DATA TO PROCESS>
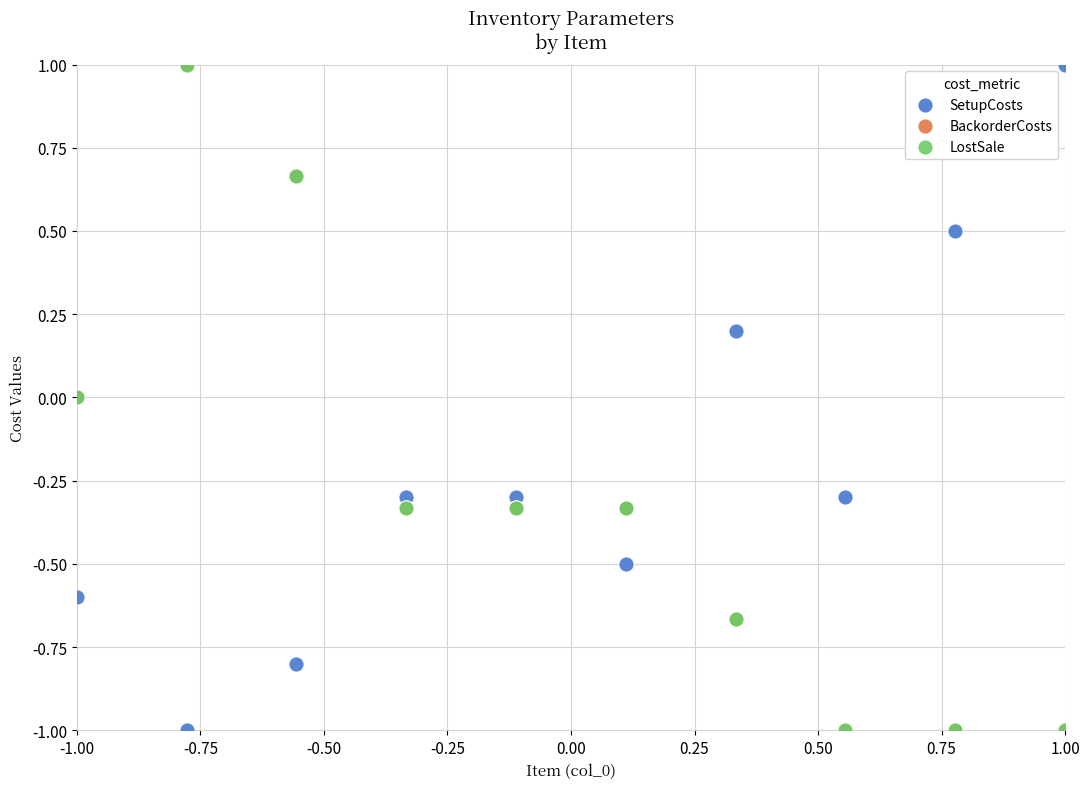

What are all the series names shown in the legend?

SetupCosts, BackorderCosts, LostSale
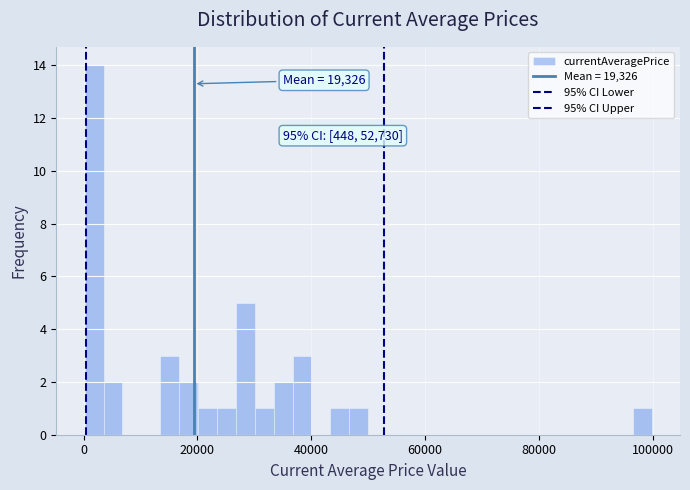

Around what value on the x-axis is the tallest bar? Give the approximate position of its centre, as read against the axis.

2000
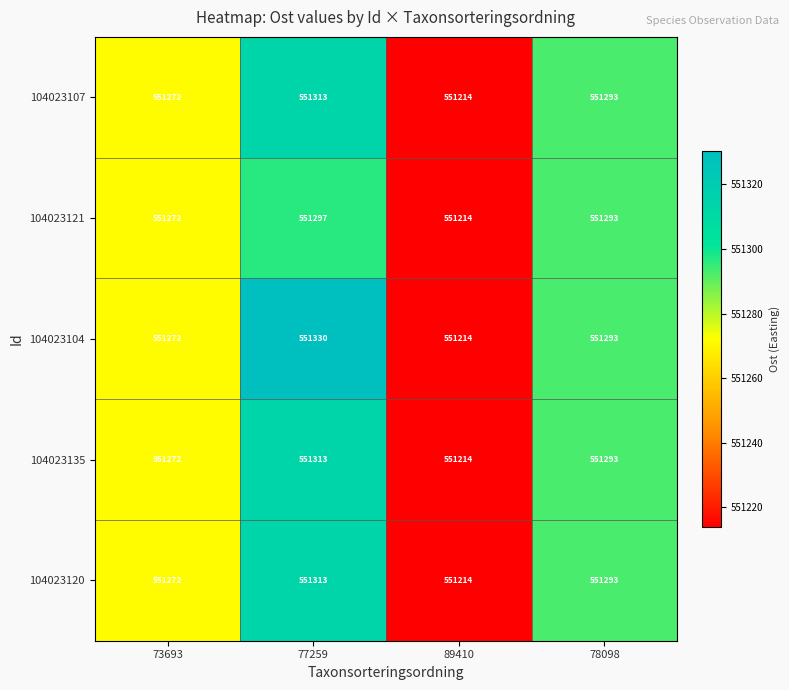

At how many categories does at least one series exceed 551299?

1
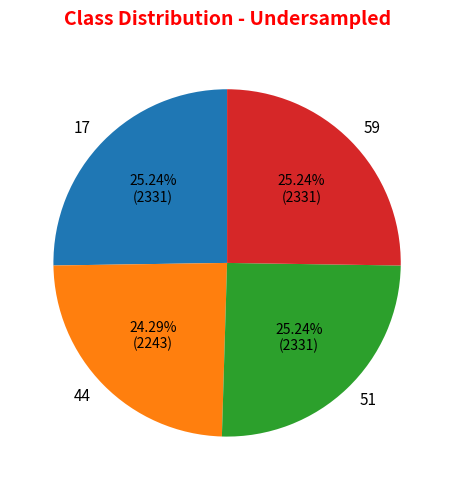

What is the smallest slice in the pie chart?

44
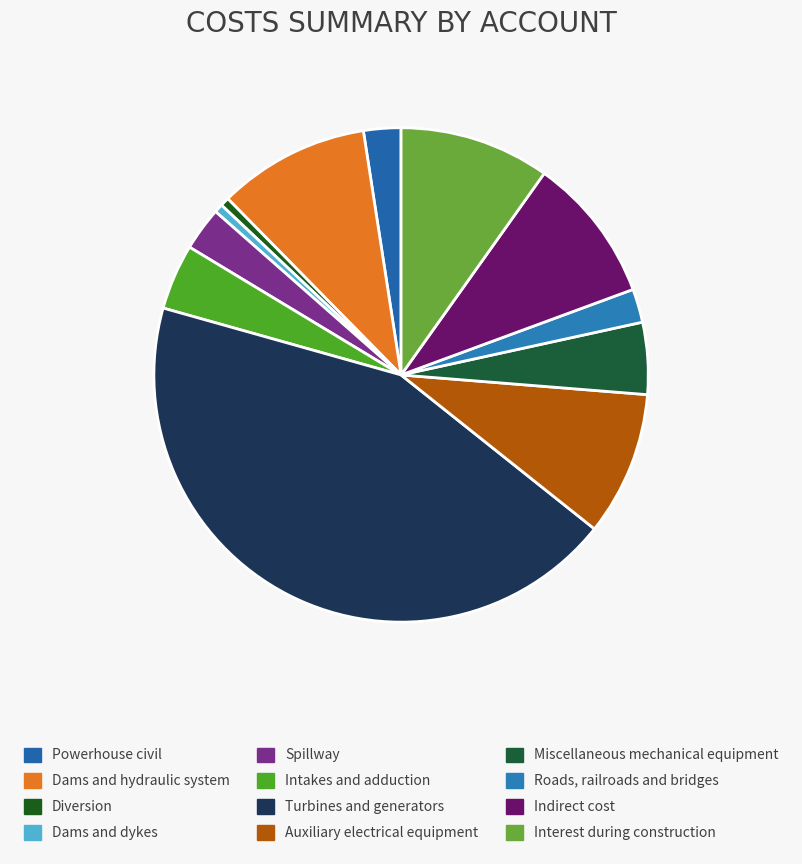

Rank the categories by value from lowest to highest.

Dams and dykes, Diversion, Roads, railroads and bridges, Powerhouse civil, Spillway, Intakes and adduction, Miscellaneous mechanical equipment, Auxiliary electrical equipment, Indirect cost, Interest during construction, Dams and hydraulic system, Turbines and generators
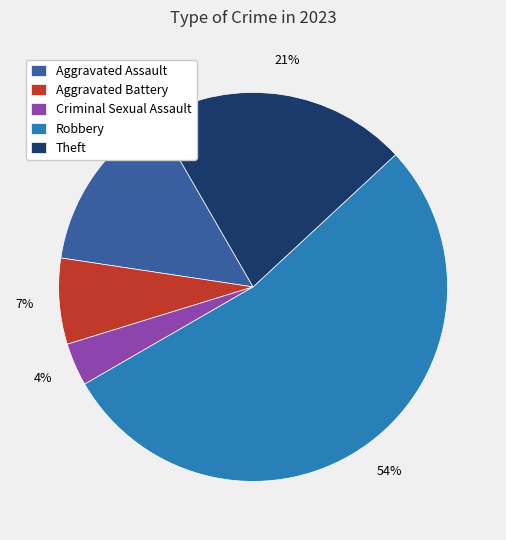

True or false: Aggravated Assault accounts for 14% of the total.

True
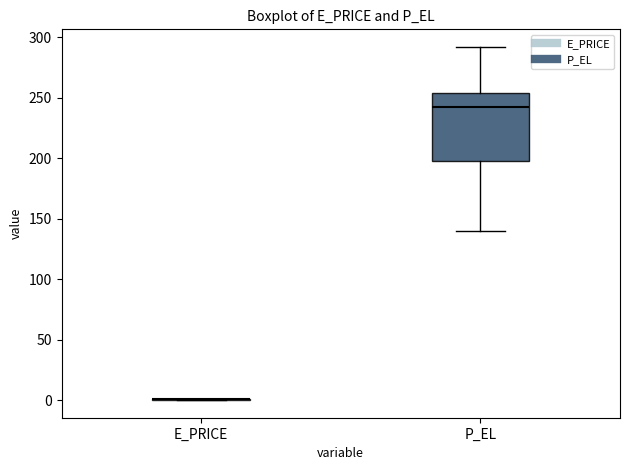

Where does the lower whisker of the box for P_EL end on the y-axis? The values are not printed on the chart, so give them approximately, as read against the axis.

140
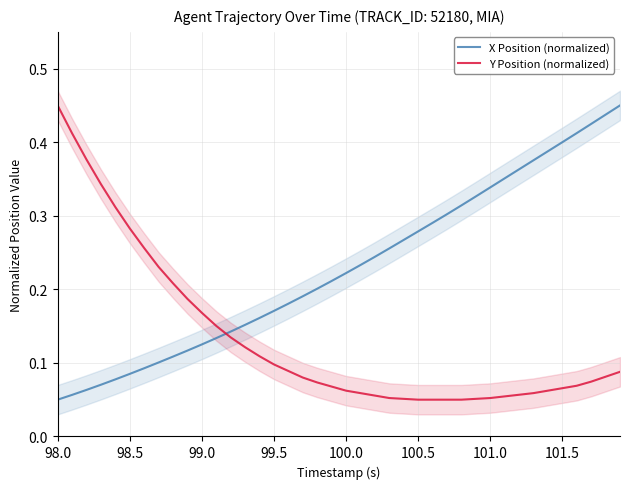

What is the value of the Y Position (normalized) point at the 16th from the left?

0.1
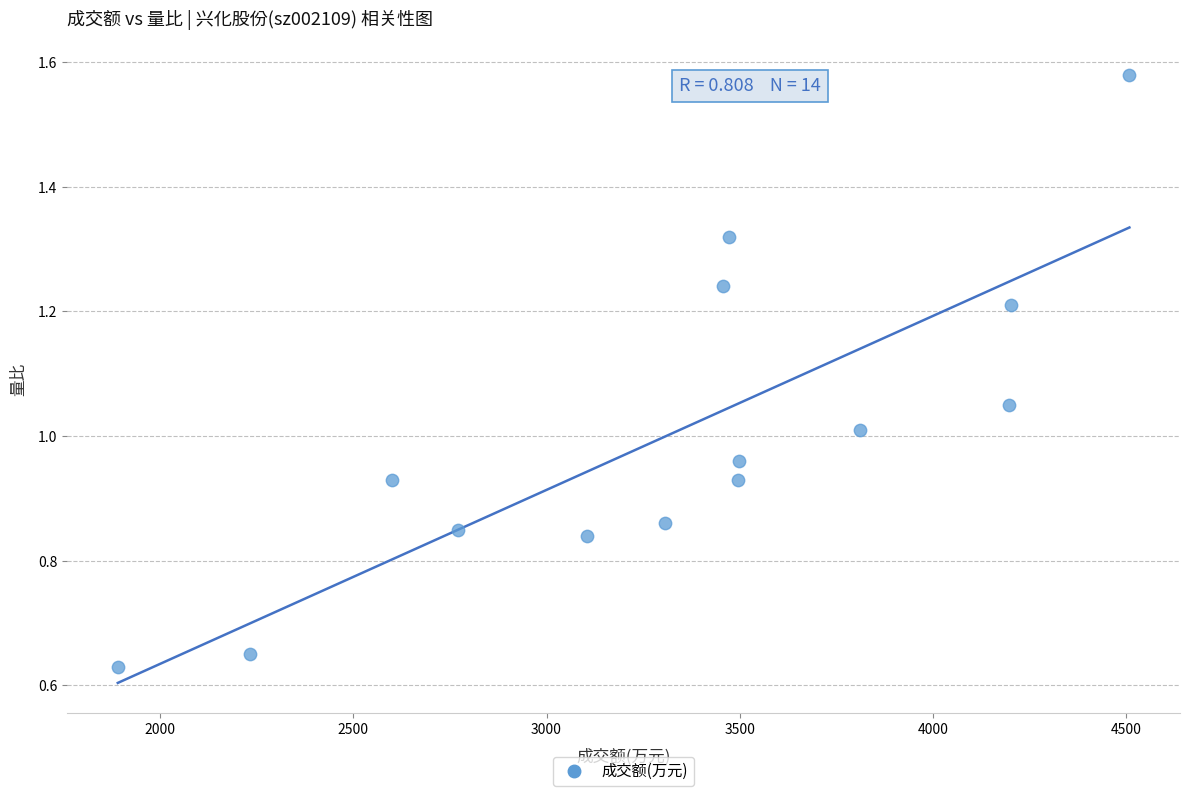

What is the range of X values (max minus min)?

2619.0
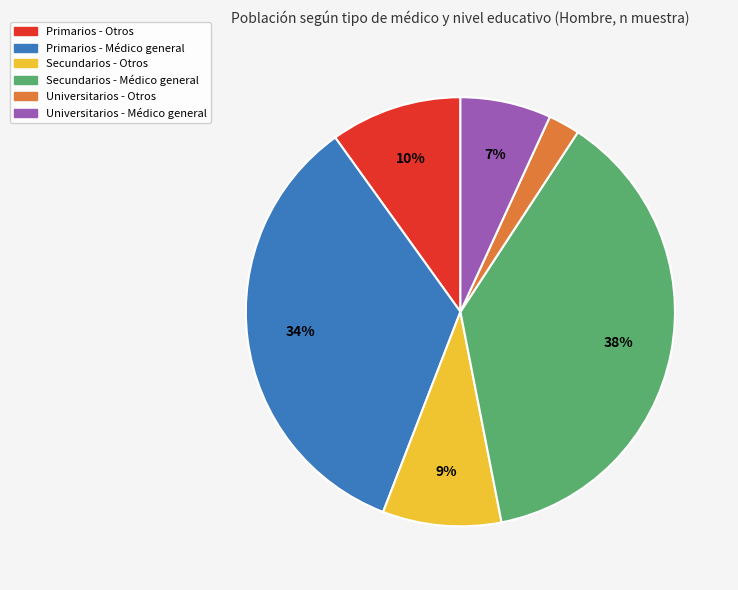

Is the sum of Primarios - Otros and Secundarios - Otros greater than half?

No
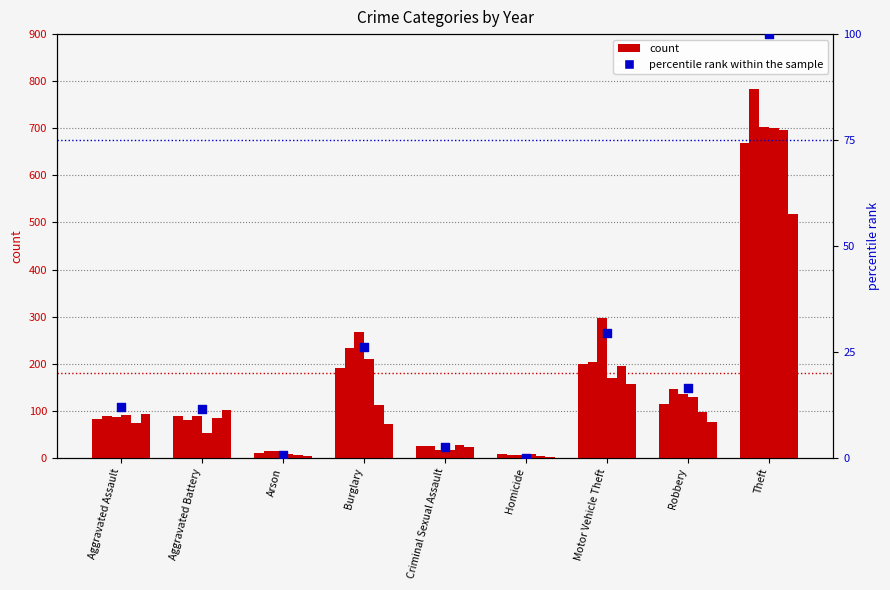

Between Robbery and Arson, which is larger?

Robbery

WRITTEN TASK> Count the lines in the material above that contain the string "axis", treating uppercase and lowercase as different. Give only the number.

ANSWER AREA> 2